What ad extension mistakes should you avoid?
The most common ad extension mistake is the simplest: leaving assets switched off or only partly filled. Every asset type you skip is a free improvement you’re declining, both in usefulness to the searcher and in Ad Rank. Google’s own guidance is to use as many relevant asset types as you can (Google Ads Help), so a half-empty asset set is the clearest sign of money left on the table.
A second mistake is generic, interchangeable content. Callouts like “Great service” or “Quality products” add nothing because they say nothing specific; “Next-day delivery” or “Family run since 1998” give the searcher a real reason to choose you. The same applies to sitelinks: four near-identical links to similar pages are far weaker than six that genuinely point to different, useful destinations.
Three more errors quietly drain performance:
- Pointing sitelinks at the wrong pages. A sitelink that lands on your homepage instead of the specific page it names breaks the promise and wastes the click.
- Setting and forgetting. Assets go stale; a promotion asset for an expired offer or a callout about an old policy hurts trust. Review them on a schedule.
- Ignoring the asset performance data. Google labels how assets perform, so leaving weak ones in place when you could swap them is a missed, free optimization.
Avoiding these comes down to one habit: treat assets as a live part of the ad, not a one-time setup. Fill them out completely, make each one specific, point them at the right pages, and refresh them as your offers and the data change.

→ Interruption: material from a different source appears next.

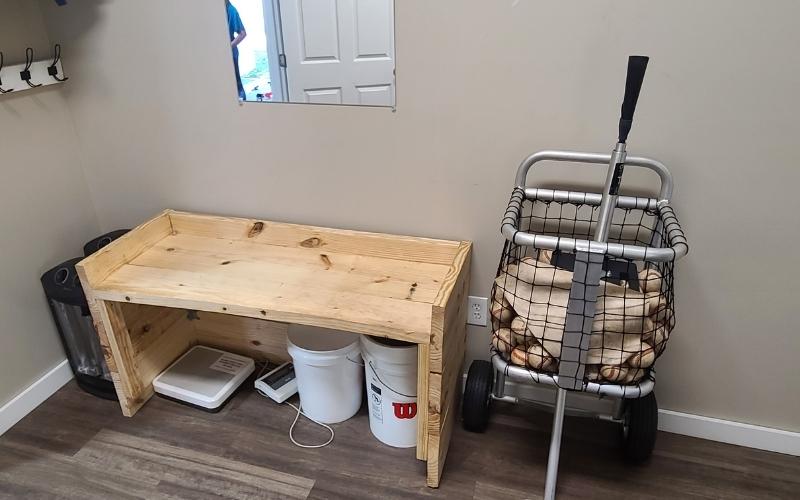
This screenshot has height=500, width=800. I want to click on basket, so (x=574, y=338).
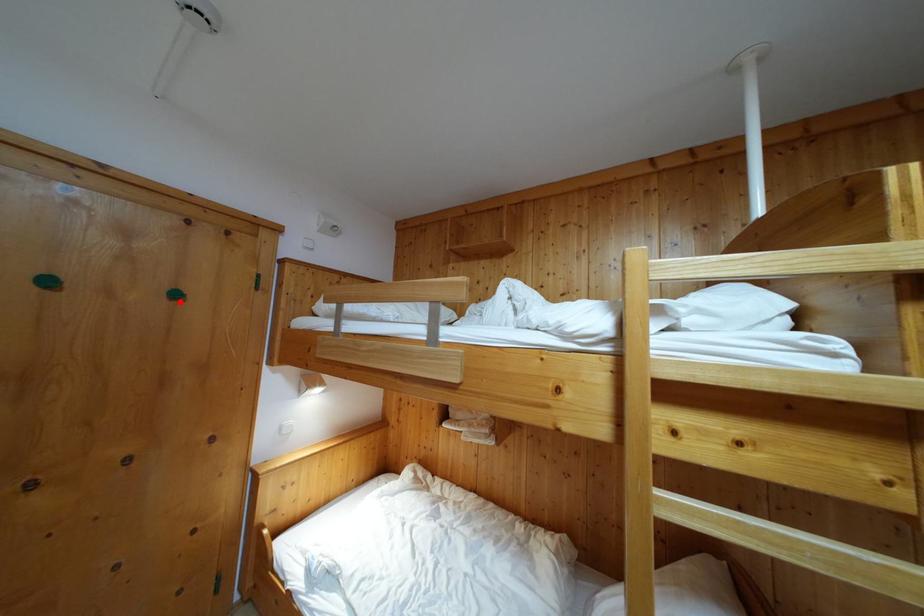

The advertisers who do this consistently get the conversion lifts the data promises, which connects directly to better ad placement.
Frequently asked questions
Yes. Google renamed ad extensions to “assets” in Google Ads, so the two terms refer to the same thing (Google Ads Help). You’ll still hear “extensions” used widely, and older guides use it, but the current interface and documentation call them assets. The function hasn’t changed: they’re the extra content (sitelinks, callouts, calls, and more) that attaches to your ad.
Final thoughts
Ad extensions, or assets, are among the highest-return, lowest-effort moves in paid search. They’re free, they make your ad bigger and more useful, and they feed Ad Rank so you can win a better position without raising your bid. The conversion data backs them up: 8% more from a logo and name, up to 3.5% more from sitelinks, 15% more when assets and ad strength improve together.
The practical takeaway is to stop leaving them switched off. Add every relevant asset type, make each one specific, and point its links at matched pages. It’s one of the few changes in PPC that costs nothing and reliably improves results, and it pairs naturally with the wider gains covered in our guide to PPC advertising.